Goodhouse by Peyton Marshall
My rating: 3/5 cats
The older something is, the more work it is to maintain.
let’s get the ranting out of the way, because while i did enjoy reading this novel as an entertainment, i had some problems with its premise.
this is a near-future mini-dystopia full of environmental disasters and war and social unrest. also in this imagined future, the genetic markers for criminality have been identified, and the male relatives of all convicted felons have been tested for these markers. if they test positive, they are sent to goodhouses as young boys, where they are reprogrammed with routines and “right-thinking” mantras like People are not aware of their limitations because those limitations prevent awareness and hopefully by the time they turn 18, they will have achieved level 1 status, and be able to reintegrate into polite society. yeah, you read that right. only the males. because this genetic marker does not predict shit in girls. which is just kind of glossed over in a couple of sentences as though it is inconsequential.
now, i am not a scientist. i don’t have any responsibility to science to point out others who are being lazy with it. and i have no problem reading books that say “fuck you, science!” as long as the story around it is compelling. and this one just…isn’t. it’s not bad, it’s just nothing new.
now, were this a YA novel, i would be more inclined to raise my fist in the “fuck science!” shout, because plausibility is not necessary to enjoy a good YA-dystoadventure. but it isn’t. and if you’re making me get out my suspension-of-disbelief bonnet, you had better captivate me. but it’s a pretty pedestrian tale, and i’m not sure what sets it apart, except for this genetic premise which doesn’t hold water.
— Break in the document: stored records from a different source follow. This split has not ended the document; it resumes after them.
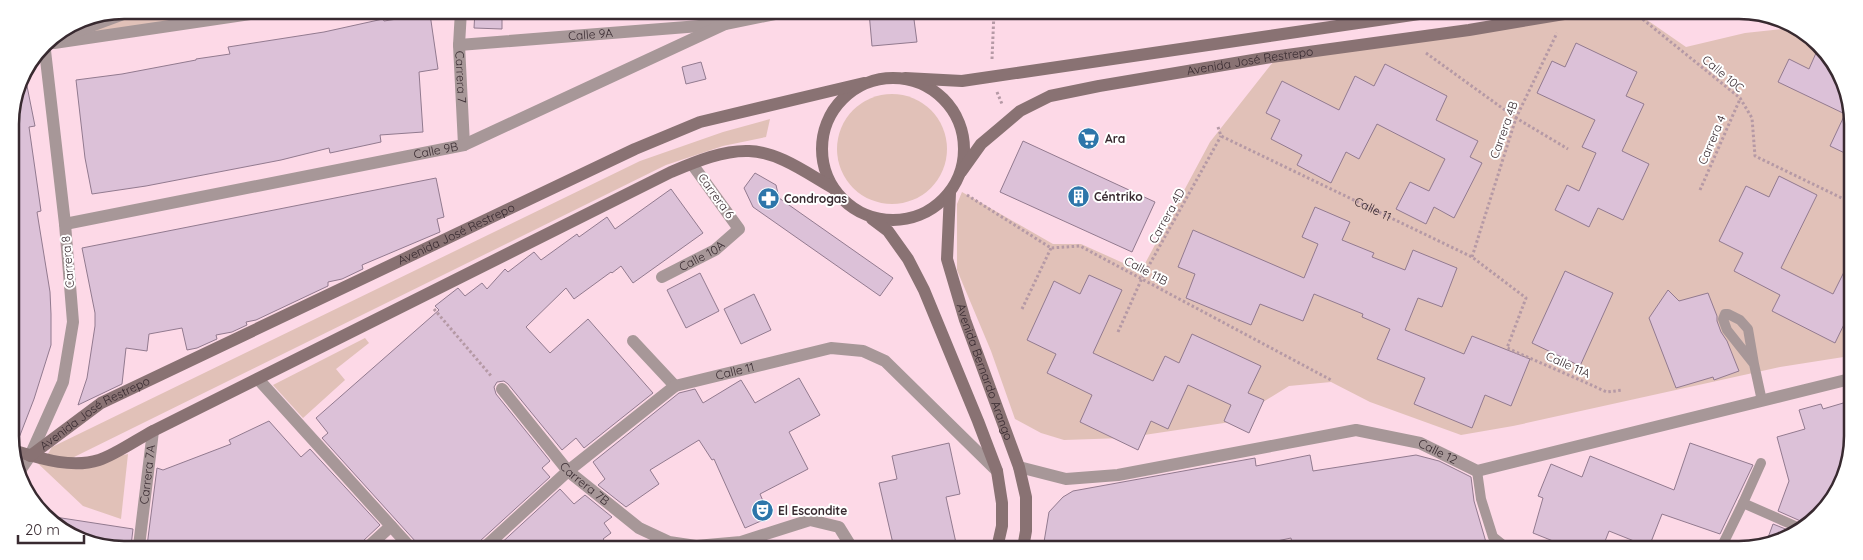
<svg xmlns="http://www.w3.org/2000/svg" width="1863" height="560" font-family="Quicksand,sans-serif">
	<rect width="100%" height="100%" fill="#fdd9e7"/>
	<g fill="#e1c1b8">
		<polygon points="129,10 278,10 44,44"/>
		<polygon points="1570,13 1637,13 1686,47 1745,33 1793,28 1820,43 1851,101 1850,356 1780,367 1513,426 1461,435 1370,402 1331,382 1289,386 1258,405 1244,420 1124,438 1064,440 1041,433 1015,419 991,351 957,270 957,204 962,192 1053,244 1081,244 1141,271 1210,142 1277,57"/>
		<circle cx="892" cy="149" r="55"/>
		<polygon points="770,119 766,137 723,146 666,165 64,462 99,460 128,454 121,519 83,506 30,456 46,457 52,447 640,161 723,132"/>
		<polygon points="365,338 369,343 336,369 345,380 303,418 273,385"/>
	</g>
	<g fill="#dcc1d8" stroke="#927a8f">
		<polygon points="475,11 502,11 502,29 474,28"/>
		<polygon points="869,12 913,12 917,42 872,46"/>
		<polygon points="430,14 438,69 419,72 423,132 380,135 381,142 330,153 329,148 281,160 146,186 92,194 85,158 76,80 122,74 196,60 196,59 230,54 228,47 324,32 383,19 384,21"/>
		<polygon points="1576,43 1637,72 1626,96 1644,104 1622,151 1649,164 1623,220 1598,208 1589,227 1555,210 1567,185 1579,191 1596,153 1582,147 1595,120 1537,93 1552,61 1565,67"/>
		<polygon points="1820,44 1851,101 1851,156 1830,146 1845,114 1778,82 1789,59 1809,69"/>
		<polygon points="701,62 706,79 686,84 682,67"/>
		<polygon points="1385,64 1447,96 1436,120 1478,141 1470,157 1482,163 1454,218 1434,207 1426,224 1396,209 1410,182 1429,191 1445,159 1377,124 1359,159 1346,152 1331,183 1297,165 1302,155 1271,139 1280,120 1266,113 1282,81 1339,110 1355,76 1374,86"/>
		<polygon points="24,71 35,126 29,127 41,211 37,212 50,292 51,314 51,345 34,399 17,443 12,442 10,116 19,80"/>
		<polygon points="1023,141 1155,202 1132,252 1000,192"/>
		<polygon points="755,173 776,185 779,198 893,278 880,296 753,207 744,188"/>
		<polygon points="1779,176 1817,195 1781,268 1833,294 1850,260 1850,312 1835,343 1772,311 1780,295 1734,271 1743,253 1719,241 1746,186 1769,197"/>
		<polygon points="436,178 444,217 437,219 440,232 362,265 363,269 342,279 328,282 328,286 256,320 246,322 247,325 232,332 216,335 217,339 197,348 187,350 182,328 149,334 147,351 126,348 122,384 78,405 87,378 95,326 95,313 82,248"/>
		<polygon points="671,189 703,233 633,283 621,266 612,273 611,272 574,299 566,288 526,327 550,353 588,319 653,393 584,448 576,438 562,450 508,384 504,381 497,382 494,387 496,394 550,461 542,468 550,477 480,541 477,547 418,547 416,542 322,438 328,433 316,418 439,310 435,306 458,288 465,296 482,283 487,289 505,269 508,272 534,252 541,260 577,234 579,237 607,217 615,229"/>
		<polygon points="1315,207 1350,222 1342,240 1374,253 1372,257 1405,270 1413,250 1457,268 1442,307 1418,298 1405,330 1464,354 1472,336 1530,359 1511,406 1485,395 1472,428 1414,404 1425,378 1377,359 1390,329 1362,317 1363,314 1314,294 1303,321 1260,304 1251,325 1186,298 1195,274 1178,267 1193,230 1304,278 1318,244 1302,237"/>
		<polygon points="1565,271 1613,293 1580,366 1532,343"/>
		<polygon points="700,273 719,311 686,328 667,290"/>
		<polygon points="1089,275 1122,290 1093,353 1153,381 1165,356 1179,363 1192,334 1261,366 1248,393 1264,400 1249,433 1224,421 1231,405 1188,385 1168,429 1151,421 1138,450 1080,422 1092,395 1047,373 1056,354 1027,340 1054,281 1080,294"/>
		<polygon points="1668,290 1679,301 1708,293 1717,316 1717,321 1721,332 1727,341 1739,371 1714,380 1713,377 1676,388 1649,318"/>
		<polygon points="754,294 771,330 741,344 724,309"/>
		<polygon points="799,378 820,415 789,432 808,469 760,494 770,517 745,528 714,459 712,460 699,440 650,470 659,484 626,507 598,485 605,479 593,462 679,393 695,389 703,403 741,380 755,403"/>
		<polygon points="1850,401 1849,466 1808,527 1805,523 1778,511 1789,481 1777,437 1805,429 1799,410 1821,404 1823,409"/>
		<polygon points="269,421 301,457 310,449 380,525 363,541 360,547 147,546 157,468 163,470 231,444 229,440"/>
		<polygon points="949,443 960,494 946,497 956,543 934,548 894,548 879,483 897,479 892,456"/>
		<polygon points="1690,443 1753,465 1720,534 1662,514 1649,547 1609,531 1602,549 1573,549 1533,533 1543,498 1538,496 1551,464 1582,477 1590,456 1674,490"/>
		<polygon points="1310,455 1313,471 1416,455 1439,461 1471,477 1474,501 1488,549 1331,549 1330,543 1304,549 1293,549 1291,538 1240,549 1043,548 1049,512 1063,497 1073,491 1255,458 1256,466"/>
		<polygon points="560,489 574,504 585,495 612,517 604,523 611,533 603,539 610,547 497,547"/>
		<polygon points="42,515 133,529 131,546 94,546"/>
		<polygon points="1773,524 1793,532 1766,543"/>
	</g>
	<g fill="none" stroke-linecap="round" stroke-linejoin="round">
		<g stroke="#b599a5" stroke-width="3" stroke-dasharray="2.5 2.5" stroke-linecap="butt">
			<polyline points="1635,13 1740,98 1752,118 1755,156 1850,202"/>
			<polyline points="1426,53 1516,118 1568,149"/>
			<polyline points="992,59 994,12"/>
			<polyline points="997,92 1002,104"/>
			<path id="s1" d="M1218,127L1221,136L1472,257L1526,298L1507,348L1607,392L1623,390"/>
			<polyline points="1700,190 1740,99"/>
			<polyline points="967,195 1051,248 1080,246 1331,380"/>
			<polyline points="1472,257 1516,118 1557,33"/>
			<polyline points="434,309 492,377"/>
			<polyline points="1022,309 1051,248"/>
			<polyline points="1118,332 1142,278 1221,136"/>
		</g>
		<g stroke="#a79798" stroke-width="10">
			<polyline points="1754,364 1727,330 1723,319 1725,314 1728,314 1740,320 1748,329 1754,364 1762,401"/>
			<polyline points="1477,471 1481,499 1493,537 1508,549"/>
			<polyline points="1743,503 1802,529"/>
			<polyline points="1720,550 1743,503 1761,463"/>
		</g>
		<g stroke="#a79798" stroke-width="12">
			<path id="s2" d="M461,11L459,45L464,145"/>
			<polyline points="54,43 278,10"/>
			<path id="s3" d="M459,45L725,24V11"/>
			<path id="s4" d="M65,224L464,145L725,24L785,12"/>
			<path id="s5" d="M662,277L715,250L739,229L692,164"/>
			<polyline points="633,341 675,386"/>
			<polyline points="258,379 410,547"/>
			<path id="s6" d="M502,389L568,471L639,528L669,542L696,546L741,542L810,520L839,527L852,548"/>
			<path id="s7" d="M1019,467L1066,479L1118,475L1356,430L1420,443L1477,471L1850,379"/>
			<path id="s8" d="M139,546L153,431"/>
			<polyline points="368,547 391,526"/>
			<path id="s9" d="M485,547L568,471L675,386L831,348L863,351L885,361L997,471"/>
		</g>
		<g stroke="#a79798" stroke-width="12">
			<polyline points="42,44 134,10"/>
			<polyline points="19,472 30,456 63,382 73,322 65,224 44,42"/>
		</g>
		<g stroke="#897273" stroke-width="12">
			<circle cx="893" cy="149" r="71"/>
			<polyline points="905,78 962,81 1426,13"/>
			<path id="s10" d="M961,172L981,144L1000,128L1020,111L1050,96L1099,86L1265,58L1469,30L1570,13"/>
			<path id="s11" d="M950,193L947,259L965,320L1019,467L1026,497V531L1023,548"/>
			<polyline points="872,219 888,231 908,259 924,290 978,421 997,471 1002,503 1002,526 997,548"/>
			<path d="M12,450C39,458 71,469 99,460C113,456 138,439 153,431L671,172C695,162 723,150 749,151C779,152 808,174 833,188"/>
			<path id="s12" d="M30,456L101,403L635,149L700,122L864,83"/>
		</g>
	</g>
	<defs>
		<symbol id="supermarket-disc" viewBox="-11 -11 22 22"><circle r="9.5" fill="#2d76aa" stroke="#fff"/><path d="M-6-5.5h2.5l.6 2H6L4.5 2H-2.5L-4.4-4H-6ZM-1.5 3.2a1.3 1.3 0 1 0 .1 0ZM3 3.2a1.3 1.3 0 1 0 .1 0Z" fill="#fff"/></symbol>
		<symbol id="building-disc" viewBox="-11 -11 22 22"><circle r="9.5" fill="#2d76aa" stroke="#fff"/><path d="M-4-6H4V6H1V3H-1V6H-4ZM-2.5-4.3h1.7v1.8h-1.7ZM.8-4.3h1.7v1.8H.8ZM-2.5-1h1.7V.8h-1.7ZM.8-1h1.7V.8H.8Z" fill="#fff"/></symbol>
		<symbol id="pharmacy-disc" viewBox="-11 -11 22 22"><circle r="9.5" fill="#2d76aa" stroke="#fff"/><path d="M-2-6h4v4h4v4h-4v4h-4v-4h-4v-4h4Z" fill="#fff"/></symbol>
		<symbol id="theatre-disc" viewBox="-11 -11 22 22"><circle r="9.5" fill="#2d76aa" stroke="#fff"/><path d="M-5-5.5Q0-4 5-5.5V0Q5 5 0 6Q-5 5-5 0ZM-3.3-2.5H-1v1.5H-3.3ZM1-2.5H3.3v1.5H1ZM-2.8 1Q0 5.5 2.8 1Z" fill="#fff"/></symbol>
	</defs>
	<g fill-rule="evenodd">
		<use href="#supermarket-disc" x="1076" y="126" width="25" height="25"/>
		<use href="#building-disc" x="1066" y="184" width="25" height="25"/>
		<use href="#pharmacy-disc" x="756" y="186" width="25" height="25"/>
		<use href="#theatre-disc" x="750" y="498" width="25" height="25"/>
	</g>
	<g text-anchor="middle" stroke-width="4" stroke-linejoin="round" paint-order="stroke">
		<g font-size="12" fill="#382a30" stroke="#fff">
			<text dy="4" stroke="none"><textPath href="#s3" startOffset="132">Calle 9A</textPath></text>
			<text dy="4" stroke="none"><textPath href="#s10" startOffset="322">Avenida José Restrepo</textPath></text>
			<text transform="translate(1723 74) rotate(40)" y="4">Calle 10C</text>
			<text dy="4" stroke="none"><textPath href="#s2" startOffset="66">Carrera 7</textPath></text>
			<text transform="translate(1504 130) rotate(-70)" y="4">Carrera 4B</text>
			<text transform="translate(1712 140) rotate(-67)" y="4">Carrera 4</text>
			<text dy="4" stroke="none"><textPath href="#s4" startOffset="378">Calle 9B</textPath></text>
			<text transform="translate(716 196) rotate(54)" y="4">Carrera 6</text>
			<text dy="4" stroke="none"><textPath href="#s1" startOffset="178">Calle 11</textPath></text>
			<text transform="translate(1167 216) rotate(-61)" y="4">Carrera 4D</text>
			<text dy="4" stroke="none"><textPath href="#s12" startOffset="482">Avenida José Restrepo</textPath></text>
			<text dy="4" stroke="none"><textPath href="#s5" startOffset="45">Calle 10A</textPath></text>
			<text transform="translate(68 262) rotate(-95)" y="4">Carrera 8</text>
			<text transform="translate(1146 271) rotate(28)" y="4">Calle 11B</text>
			<text transform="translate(1568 365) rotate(24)" y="4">Calle 11A</text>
			<text dy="4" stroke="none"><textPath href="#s9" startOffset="311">Calle 11</textPath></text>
			<text dy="4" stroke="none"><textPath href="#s11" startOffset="185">Avenida Bernardo Arango</textPath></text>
			<text dy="4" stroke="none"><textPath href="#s12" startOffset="78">Avenida José Restrepo</textPath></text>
			<text dy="4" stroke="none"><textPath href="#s7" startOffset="428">Calle 12</textPath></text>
			<text dy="4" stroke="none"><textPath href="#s8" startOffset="72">Carrera 7A</textPath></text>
			<text dy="4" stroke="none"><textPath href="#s6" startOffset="126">Carrera 7B</textPath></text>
		</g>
		<g font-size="12" font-weight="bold" fill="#382a30" stroke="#fff" text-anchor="start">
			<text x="1105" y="143">Ara</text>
			<text x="1094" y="201">Céntriko</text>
			<text x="784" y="203">Condrogas</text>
			<text x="778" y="515">El Escondite</text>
		</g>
	</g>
	<path d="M0 0H1863V560H0ZM124 19H1739A105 105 0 0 1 1844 124V436A105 105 0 0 1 1739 541H124A105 105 0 0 1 19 436V124A105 105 0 0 1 124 19Z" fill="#fff" fill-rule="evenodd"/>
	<path fill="none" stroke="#382a30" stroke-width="2.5" d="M124 19H1739A105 105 0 0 1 1844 124V436A105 105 0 0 1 1739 541H124A105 105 0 0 1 19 436V124A105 105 0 0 1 124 19Z"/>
	<path d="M18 535v8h66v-8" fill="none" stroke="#382a30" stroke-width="2.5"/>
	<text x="25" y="535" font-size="15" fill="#382a30" stroke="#ffffff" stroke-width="4" paint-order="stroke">20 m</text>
</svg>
and it’s lunacy—the idea of putting a bunch of teenage boys who have been “scientifically proven” to have a propensity for violent behavior and criminality under one roof and who on top of that have all the normal teenage hormones that boys have, and then denying them the normal social outlets for releasing all this excess energy—deprived of all socializing and sexual development and exercise and treating them like animals who don’t even have their own names or connection to their family, creating all this caged heat and still maintaining this optimistic expectation for seamless integration after so much exclusion…i mean WHAT COULD GO WRONG??
strangely enough, the ultimate opposing force and the danger rarely comes from the powderkeg boys themselves. sure, the proctors and class leaders abuse their status-privileges and take out their frustrations on the lesser boys, but there are also religious revolutionaries called zeros, who attack goodhouses and the boys within, and also some shady mad scientist drug-experimentation going on inside the goodhouses which further exacerbates the situation.
our main character, james goodhouse, is slippery—we don’t always know if he is acting or being acted upon, and he is neither criminal nor heroic. things happen to him and he makes things happen, but in many ways he is simply an observer. his last goodhouse was attacked by the zeros, and he managed to survive, but he is damaged from the incident, beyond the damage you would expect from someone so isolated from a normal existence. sometimes he is drugged and becomes less reliable as a narrator, but he’s not a particularly dynamic character in general. he just seems to be there to build this story around.
there are a couple of moments where i thought something interesting was happening, like in this description of how we manage to acclimate to circumstances that seem unlivable
For the first few hours it seemed impossible that anyone could survive in this room. But then I began to understand how it might happen. A person would change, adapt. The room would alter them. It was already happening. I already knew which corner was the driest. I stood beside the door where the air was better and a small beam of greenish light made it possible for me to see my hand. The process was so simple, so natural—and more than anything I’d felt at Ione, it terrified me. It filled me with an angry resolve, a determination not to change—no matter the circumstance, no matter the room.
and some of the developments towards the end that are too complicated to cliffs notes here were intriguing and seemed to be moving the story in an unexpected direction, but i had too many questions overall, that were inconsequential, but nagging. like like how would he even know what ginger or cinnamon smells like? and how did he meet up with bethany again? everything just seems glossed-over, details elided to get back to the story.
apparently this is based on the preston school of industry, a reform school opened in 1894 which looks like this:
and whose alum include merle haggard, neal cassady, and eddie bunker.
but while there seem to have been some power-abuses at that school and rumors of ghosties, there isn’t anything like the situation described in this book.
so, it’s not terrible, and if you are a fan of these kind of books, it’s definitely worth reading, it’s just for me, there wasn’t anything particularly new being brought to the genre, and nothing memorable about it. but it’s not the worst, despite my cranky review. i’m a crank, don’t listen to me. read a book.